Ferrovial SA backs out of $830 mn buyout bid for Transfield Services
22 Dec 2014
Spanish infrastructure giant Ferrovial SA has backed out from buying Transfield Services Ltd after the board of the Australian outsourcing and construction services company rejected its sweetened A$1.02 billion ($830 million) buyout offer.
Transfield today said that Ferrovial's revised A$2 per share offer still undervalued the company.
Ferrovial, which had in October tabled a non-binding offer of A$1.95 a share, said that it has now ended discussions with Transfield and would continue to look at growth options elsewhere.
Transfield shares fell as much as 18 per cent today, giving the company a market cap of A$799 million.

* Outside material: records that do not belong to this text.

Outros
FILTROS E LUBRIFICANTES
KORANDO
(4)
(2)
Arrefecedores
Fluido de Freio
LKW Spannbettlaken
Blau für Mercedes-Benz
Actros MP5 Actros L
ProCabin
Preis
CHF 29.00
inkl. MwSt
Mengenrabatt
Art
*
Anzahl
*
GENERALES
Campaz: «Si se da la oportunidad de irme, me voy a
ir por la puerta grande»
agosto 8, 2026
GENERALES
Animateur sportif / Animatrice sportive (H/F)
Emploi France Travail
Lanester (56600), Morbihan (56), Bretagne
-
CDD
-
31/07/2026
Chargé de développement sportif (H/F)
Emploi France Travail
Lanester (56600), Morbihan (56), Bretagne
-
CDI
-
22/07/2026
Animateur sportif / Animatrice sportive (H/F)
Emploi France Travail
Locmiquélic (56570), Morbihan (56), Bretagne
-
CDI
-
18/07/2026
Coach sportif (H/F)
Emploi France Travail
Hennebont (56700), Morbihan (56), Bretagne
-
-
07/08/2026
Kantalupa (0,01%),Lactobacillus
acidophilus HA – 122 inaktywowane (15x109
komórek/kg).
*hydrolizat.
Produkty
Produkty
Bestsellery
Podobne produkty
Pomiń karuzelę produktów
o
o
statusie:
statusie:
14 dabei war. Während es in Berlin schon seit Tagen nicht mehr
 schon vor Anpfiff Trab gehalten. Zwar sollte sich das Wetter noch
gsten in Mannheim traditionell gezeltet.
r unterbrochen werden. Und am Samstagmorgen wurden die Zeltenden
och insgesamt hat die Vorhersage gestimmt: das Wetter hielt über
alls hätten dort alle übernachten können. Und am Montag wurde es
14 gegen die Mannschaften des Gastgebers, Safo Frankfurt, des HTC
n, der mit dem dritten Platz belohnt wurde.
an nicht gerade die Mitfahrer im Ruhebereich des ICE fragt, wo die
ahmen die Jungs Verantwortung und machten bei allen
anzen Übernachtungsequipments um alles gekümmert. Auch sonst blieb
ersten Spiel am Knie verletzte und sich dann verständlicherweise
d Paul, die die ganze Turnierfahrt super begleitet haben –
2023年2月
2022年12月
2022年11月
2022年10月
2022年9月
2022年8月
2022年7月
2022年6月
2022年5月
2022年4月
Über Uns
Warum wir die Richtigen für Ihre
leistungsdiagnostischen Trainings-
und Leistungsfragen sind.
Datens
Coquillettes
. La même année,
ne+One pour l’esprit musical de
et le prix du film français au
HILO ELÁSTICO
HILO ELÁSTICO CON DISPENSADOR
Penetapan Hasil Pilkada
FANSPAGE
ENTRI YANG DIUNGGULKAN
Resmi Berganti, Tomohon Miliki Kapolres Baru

''Ferrovial Services has undertaken the limited due diligence available and concluded that there were a number of issues that impacted value,'' the Madrid-based company said in a statement.
Transfield provides operations and maintenance, asset management, project and capital management outsourcing and infrastructure development services to diverse industries, including defence, transport, utilities, mining, and oil and gas industries.
The Sydney-based company, which built Sydney's Harbour Tunnel and operates the harbour's ferry network, operates in Australia, New Zealand, Canada, the US, Chile, Brunei, New Caledonia, and the Philippines.
Early this year it bagged a A$1.2 billion government contract to service Australia's offshore asylum seeker detention facilities on Manus Island, Papua New Guinea, and Nauru.